Crazy Heart
A 57 ans, Bad Blake, chanteur de country, vit toujours sur la route, jouant des vieux hits dans des bars de troisième zone et des salles de bowling. Ce qui lui reste de célébrité disparaît peu à peu. Le mieux qu'il puisse espérer aujourd'hui, c'est de faire la première partie de Tommy Sweet, qui fut son jeune protégé et à qui il a tout appris.
De petit concert en petit concert, la route de Bad suit son cours, jusqu'au soir où il fait la rencontre de Jean, journaliste locale…
« J'ai joué malade, ivre, divorcé et en cavale. De toute ma vie, je n'ai jamais loupé un concert. » Le coup du chanteur de country sur le retour, alcoolo pour oublier ses quatre mariages foirés et sa carrière en berne et qui reprend goût à la vie en tombant amoureux d'une jeunesse, on nous l'a déjà fait.
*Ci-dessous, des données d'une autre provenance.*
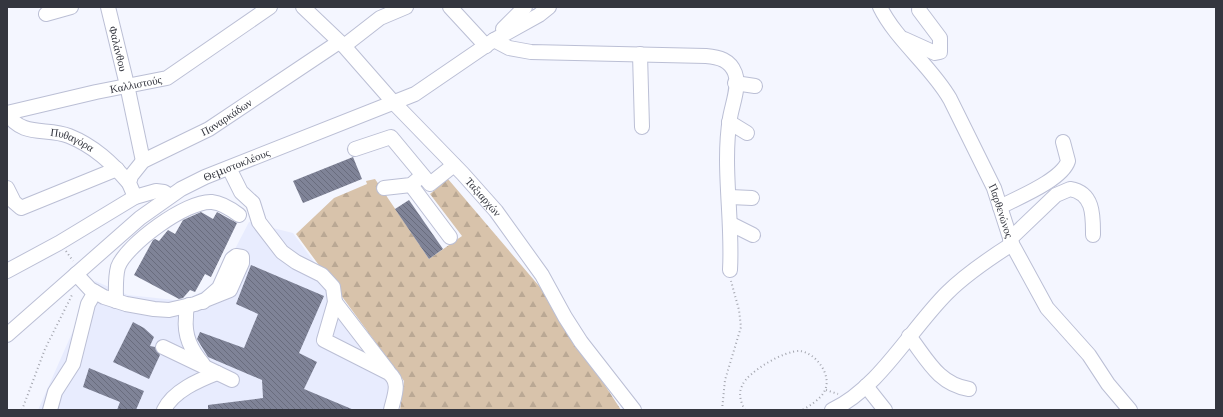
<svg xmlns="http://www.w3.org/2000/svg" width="1223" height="417" font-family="'Libre Baskerville',serif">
<defs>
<pattern id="forest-firs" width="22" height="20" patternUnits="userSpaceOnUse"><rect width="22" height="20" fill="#d8c3ab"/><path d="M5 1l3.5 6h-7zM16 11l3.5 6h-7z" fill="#baa894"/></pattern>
<pattern id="building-back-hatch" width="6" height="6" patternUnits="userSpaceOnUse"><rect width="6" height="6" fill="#7f8397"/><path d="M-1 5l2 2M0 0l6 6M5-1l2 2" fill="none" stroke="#696c7d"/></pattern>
</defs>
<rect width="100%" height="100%" fill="#f4f6ff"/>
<polygon fill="#e8ecfe" points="249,222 293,233 402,382 398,410 38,410 95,281 128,295 184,301 205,290 221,276"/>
<polygon fill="url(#forest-firs)" points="375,179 429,259 462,236 430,194 448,179 545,293 621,410 400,410 404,381 296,234 334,198 367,184 366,181"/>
<g fill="url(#building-back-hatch)">
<polygon points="353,157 362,179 303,203 293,181"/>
<polygon points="409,200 443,249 429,259 395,209"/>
<polygon points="201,212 213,219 217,212 237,223 211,277 205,274 195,292 190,290 183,298 179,299 134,275 153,240 155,239 159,241 168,230 175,234 183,220"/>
<polygon points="251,265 324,296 299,353 317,362 304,389 354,410 208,410 208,405 263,398 262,380 208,357 197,339 200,332 244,348 258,314 236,304"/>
<polygon points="133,322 144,328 154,337 150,346 155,347 160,355 149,379 113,362"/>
<polygon points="89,368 144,391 136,410 117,410 120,402 83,387"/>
</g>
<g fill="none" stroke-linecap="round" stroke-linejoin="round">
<g stroke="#bbbfd5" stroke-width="16">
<g id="minor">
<path id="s1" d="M 108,7 L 127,85 L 143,161"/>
<path id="s2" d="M 303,7 L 344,46 L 394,103 L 463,174 L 496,211 L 542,275 L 565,317 L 581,342 L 634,410"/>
<polyline points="450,7 486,46"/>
<path id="s3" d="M 880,7 C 896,40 932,67 950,99 L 994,188 L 1012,244 L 1047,308 L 1089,355 L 1108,384 L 1130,410"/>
<polyline points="46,14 71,7"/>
<polyline points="503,29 525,7"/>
<polyline points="904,39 935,53 940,52 940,38 919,10"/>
<path d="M 494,40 L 509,48 L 531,52 L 706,56 C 719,57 730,60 735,73 C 740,86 732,105 730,118 C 722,166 733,220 730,270"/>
<polyline points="344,46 380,18 406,7"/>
<polyline points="640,54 642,127"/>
<polyline points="735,83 755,86"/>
<path id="s4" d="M 7,113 L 96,92 L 167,78 L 270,7"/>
<path id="s5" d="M 7,113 C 22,138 47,127 69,136 C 94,146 112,163 129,183"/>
<polyline points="729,122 747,133"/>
<polyline points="355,149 391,137 430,184 454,165"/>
<path d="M 229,168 L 241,192 L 253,203 L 259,222 L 282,252 L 296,262 L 322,275 L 333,287 L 335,302 L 324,340 L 389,373 C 401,383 394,396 391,410"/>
<polyline points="411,185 450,237"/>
<polyline points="7,188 14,202 21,208 117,169"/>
<polyline points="384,188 411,185 418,179"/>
<path id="s6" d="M 135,197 L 129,183 L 131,176 L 143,161 L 209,129 L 339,42"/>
<polyline points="730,197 752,198"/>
<path d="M 1000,207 C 1017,198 1062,180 1068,161 L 1063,142"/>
<polyline points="731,224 753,235"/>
<path d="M 1010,239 L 1056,195 L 1070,189 C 1094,193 1093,216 1093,235"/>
<polyline points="7,271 59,243 135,197 156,191 164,192 170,196"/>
<polyline points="76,274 90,289 104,297 126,304 154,309 169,310 195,304 230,290 242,263 242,257 236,256 232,259 219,288 203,302"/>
<path d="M 116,301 C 116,290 115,278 118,267 C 126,245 187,200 212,202 C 222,203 231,209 239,215"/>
<polyline points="335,302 388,371"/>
<path d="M 189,305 C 186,308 186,312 186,317 C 184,336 191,350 203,364"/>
<path id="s7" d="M 7,335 L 140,218 L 181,189 L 205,177 L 415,94 L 494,40 L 539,15 L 549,7"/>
<path d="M 909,336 C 927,359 938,384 969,389"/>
<polyline points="163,347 232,380"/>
<polyline points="866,386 885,410"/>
<polyline points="50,410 55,392 73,364 88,304 95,292"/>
<path d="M 164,410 C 173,391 199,380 217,373"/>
<path d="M 832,410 C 879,388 910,330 947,293 C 966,274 990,258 1012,244"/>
</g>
</g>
<g stroke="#a4a6af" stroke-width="2" stroke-dasharray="1 3" stroke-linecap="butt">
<polyline points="66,251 73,261"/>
<polyline points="826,390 838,394"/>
<polyline points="22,410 45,349 73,293"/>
<polyline points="722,410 725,380 741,327 739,310 731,281"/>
<path d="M 745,410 C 741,403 738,394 742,386 C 747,372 785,350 800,351 C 816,353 832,375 825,390 C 822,398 810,406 802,410"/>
</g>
<use href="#minor" stroke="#fff" stroke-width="14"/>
</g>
<g text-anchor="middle" stroke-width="3" stroke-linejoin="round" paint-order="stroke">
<g font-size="11" fill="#34363f" stroke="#fff">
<text dy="4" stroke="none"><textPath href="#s1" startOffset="43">Φαλάνθου</textPath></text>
<text dy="4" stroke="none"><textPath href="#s4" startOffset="132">Καλλιστούς</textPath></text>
<text dy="4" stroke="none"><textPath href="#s6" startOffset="136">Παναρκάδων</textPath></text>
<text dy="4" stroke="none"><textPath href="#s5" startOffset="73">Πυθαγόρα</textPath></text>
<text dy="4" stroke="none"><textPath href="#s7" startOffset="288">Θεμιστοκλέους</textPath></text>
<text dy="4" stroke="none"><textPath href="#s2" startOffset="262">Ταξιαρχών</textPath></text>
<text dy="4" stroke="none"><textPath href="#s3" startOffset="239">Παρθενώνος</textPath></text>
</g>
</g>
<rect width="1223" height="417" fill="none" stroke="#34363f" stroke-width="16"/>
</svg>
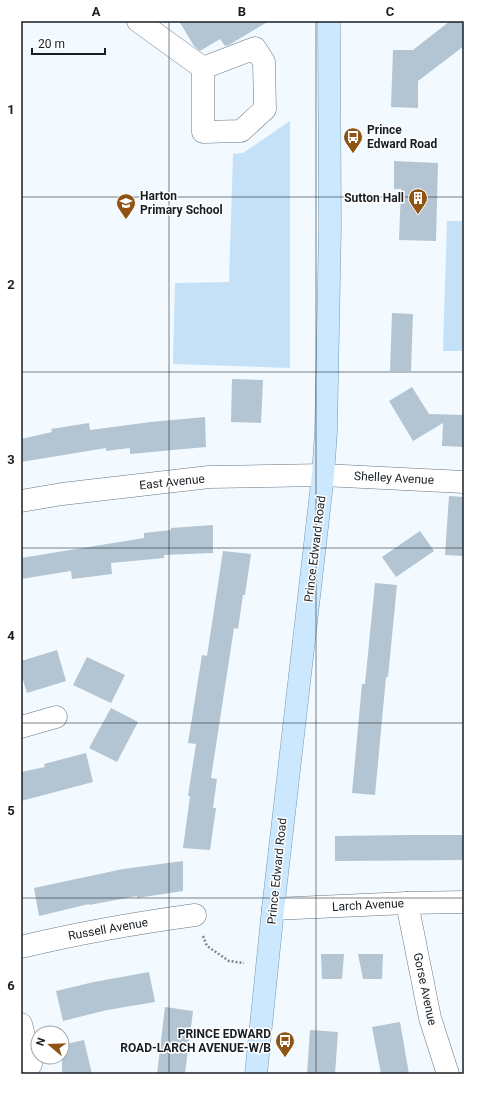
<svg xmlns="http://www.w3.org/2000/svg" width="485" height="1095" font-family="Roboto,sans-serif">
<rect width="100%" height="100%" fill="#f2f9ff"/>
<g fill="#c5e1f7">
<path d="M290,121V368L173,364L175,283L229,282L233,154L243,153Z"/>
<path d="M447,221H464V351H443Z"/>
</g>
<g fill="#b3c5d2">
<path d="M179,21H269L229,45L225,46L220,39L200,51L194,46Z"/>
<path d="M450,21H464V46L418,81V108L391,107L393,50H413Z"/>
<path d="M394,161L438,163L436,241L399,240L401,189H394Z"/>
<path d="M392,313L413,314L411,371H390Z"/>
<path d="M232,379L263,380L261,423L231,422Z"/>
<path d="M412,387L429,414L464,415V447L442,446L443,423L413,441L389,401Z"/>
<path d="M205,417L206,447L130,454V448L106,451V448L21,462V439L52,432L51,429L89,423L90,430L151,422Z"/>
<path d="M449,496L464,497V556L445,555Z"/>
<path d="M213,525V553L164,555V558L111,563L112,574L72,579L71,571L21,579V558L144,538V533L171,530V528Z"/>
<path d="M420,531L434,551L396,577L382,557Z"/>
<path d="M223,551L251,554L245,595H243L238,629L234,628L211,778L217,779L213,808H216L210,850L183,848L190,796H188L196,744L188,743L202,655L207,656Z"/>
<path d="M375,583L397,585L388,677H386L375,795L352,793L362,684H365Z"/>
<path d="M57,650L66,681L27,693L21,673V661Z"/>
<path d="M87,657L125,675L111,703L73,685Z"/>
<path d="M111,708L138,722L117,762L89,748Z"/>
<path d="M86,753L93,782L21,801V772L45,767L44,764Z"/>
<path d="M410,835H464V860L335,861V836Z"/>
<path d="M183,861V891L137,898V896L89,905V904L39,916L34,888L123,869Z"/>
<path d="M321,954H344L342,979H322Z"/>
<path d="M358,954H383L382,979H363Z"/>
<path d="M149,972L155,1002L107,1010L63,1021L56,991L94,982Z"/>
<path d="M165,1007L193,1011L185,1074H157Z"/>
<path d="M400,1022L409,1074H381L372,1027Z"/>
<path d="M310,1030L338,1032L335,1074H307Z"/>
<path d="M84,1040L92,1074H62V1045Z"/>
</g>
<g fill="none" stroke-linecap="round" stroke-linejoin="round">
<g stroke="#667682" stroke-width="23">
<g id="minor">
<path d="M138,21L203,68L255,48L264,62L265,109L241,131L203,132V68"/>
<path d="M21,501L62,494L209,477L323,475L464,482"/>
<path d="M21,727L56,717"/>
<path d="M407,903L430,1018L448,1074"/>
<path d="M273,909L407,903L464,902"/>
<path d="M21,947C79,933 136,923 195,915"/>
<path d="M21,1024L31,1064"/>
</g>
</g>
<g stroke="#7798b1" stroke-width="23">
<path id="major" d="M256,1074L273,909L323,475L326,432L330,227L329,21"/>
</g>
<path stroke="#7e858a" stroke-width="2.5" stroke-dasharray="2 2" stroke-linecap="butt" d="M203,936L207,946L229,961L244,963"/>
<use href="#minor" stroke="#fff" stroke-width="22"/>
<use href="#major" stroke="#cce8fe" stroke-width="22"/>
</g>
<path fill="none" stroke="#181e23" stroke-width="1" stroke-opacity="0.55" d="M169,21V1074M316,21V1074M21,197H464M21,372H464M21,548H464M21,723H464M21,898H464"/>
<defs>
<g id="bus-pin" transform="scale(1)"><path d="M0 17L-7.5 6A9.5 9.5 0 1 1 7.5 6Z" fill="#8f5313" stroke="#fff"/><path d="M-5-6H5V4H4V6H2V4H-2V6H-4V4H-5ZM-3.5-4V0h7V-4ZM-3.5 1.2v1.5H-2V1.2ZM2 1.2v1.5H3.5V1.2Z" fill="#fff"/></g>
<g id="building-pin" transform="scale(1)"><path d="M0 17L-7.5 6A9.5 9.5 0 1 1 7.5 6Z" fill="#8f5313" stroke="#fff"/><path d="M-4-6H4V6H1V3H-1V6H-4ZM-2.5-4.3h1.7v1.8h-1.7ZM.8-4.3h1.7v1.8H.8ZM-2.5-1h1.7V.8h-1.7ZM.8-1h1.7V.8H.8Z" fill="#fff"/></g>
<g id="school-pin" transform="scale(1)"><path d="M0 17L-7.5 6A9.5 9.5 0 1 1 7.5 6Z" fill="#8f5313" stroke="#fff"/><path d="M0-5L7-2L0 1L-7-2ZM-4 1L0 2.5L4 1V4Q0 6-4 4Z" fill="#fff"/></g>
</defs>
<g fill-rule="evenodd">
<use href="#bus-pin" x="353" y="137"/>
<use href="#building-pin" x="418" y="198"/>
<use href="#school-pin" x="126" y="203"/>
<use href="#bus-pin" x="285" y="1041"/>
</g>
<g text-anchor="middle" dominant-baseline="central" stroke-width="3" stroke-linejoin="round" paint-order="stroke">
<g font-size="12" font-weight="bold" fill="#181e23" stroke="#fff" text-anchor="start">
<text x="367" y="130">Prince<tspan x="367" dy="14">Edward Road</tspan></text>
<text x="140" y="196">Harton<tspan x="140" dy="14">Primary School</tspan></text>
<text x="404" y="198" text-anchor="end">Sutton Hall</text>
<text x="271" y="1034" text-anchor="end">PRINCE EDWARD<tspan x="271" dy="14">ROAD-LARCH AVENUE-W/B</tspan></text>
</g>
<g font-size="12" fill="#181e23" stroke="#fff">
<text transform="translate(394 478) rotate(3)">Shelley Avenue</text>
<text transform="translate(172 482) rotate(-6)">East Avenue</text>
<text transform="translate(315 549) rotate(-83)">Prince Edward Road</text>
<text transform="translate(277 871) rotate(-84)">Prince Edward Road</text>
<text transform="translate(368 905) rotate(-3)">Larch Avenue</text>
<text transform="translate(108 929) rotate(-10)">Russell Avenue</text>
<text transform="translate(425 989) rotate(78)">Gorse Avenue</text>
</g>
</g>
<rect width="485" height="1095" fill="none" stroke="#ffffff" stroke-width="44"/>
<g transform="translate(50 1045) rotate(289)"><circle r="19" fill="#ffffff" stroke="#a3a5a7"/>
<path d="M0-3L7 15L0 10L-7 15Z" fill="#8f5313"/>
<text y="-6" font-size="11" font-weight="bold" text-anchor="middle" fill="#181e23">N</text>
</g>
<path d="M32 48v6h73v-6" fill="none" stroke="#181e23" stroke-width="2"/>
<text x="38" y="48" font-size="12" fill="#181e23" stroke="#ffffff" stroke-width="3" paint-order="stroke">20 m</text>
<rect x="22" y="22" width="441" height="1051" fill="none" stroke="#181e23" stroke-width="1.5"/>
<g font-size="13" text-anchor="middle" font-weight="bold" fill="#181e23">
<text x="96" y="16">A</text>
<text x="242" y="16">B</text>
<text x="390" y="16">C</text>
<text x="11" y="114">1</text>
<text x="11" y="289">2</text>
<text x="11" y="464">3</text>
<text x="11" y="640">4</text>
<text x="11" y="815">5</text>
<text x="11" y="990">6</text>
</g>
</svg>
Les perdants magnifiques, les histoires de rédemption, Hollywood en raffole, surtout à la veille des Oscars. Pourtant, dès qu'on fait la connaissance de Bad Blake (génial pseudo !), on oublie sur le champ ses préventions. Le mérite en revient au formidable Jeff Bridges, dans son meilleur rôle depuis The Big Lebowski. Qu'il biberonne sa bouteille de McClure au saut du lit dans un motel miteux ou honore en titubant sa tournée des bars et bowlings du Deep South, tel un « Dude » lâché par ses potes, Bridges apporte le vécu et l'ironie nécessaires. A l'instar d'Eastwood dans Honkytonk Man, il interprète lui-même les chansons (pas mal du tout) écrites pour le film. Et avale les kilomètres d'autoroute au volant d'un corbillard « rouille métallisée ». Un majestueux plan large cadre la minuscule voiture de Blake, seule sur sa voie, croisant, sur la file opposée, l'immense cohorte des véhicules anonymes. Solitude du saltimbanque, éternellement à contre-courant.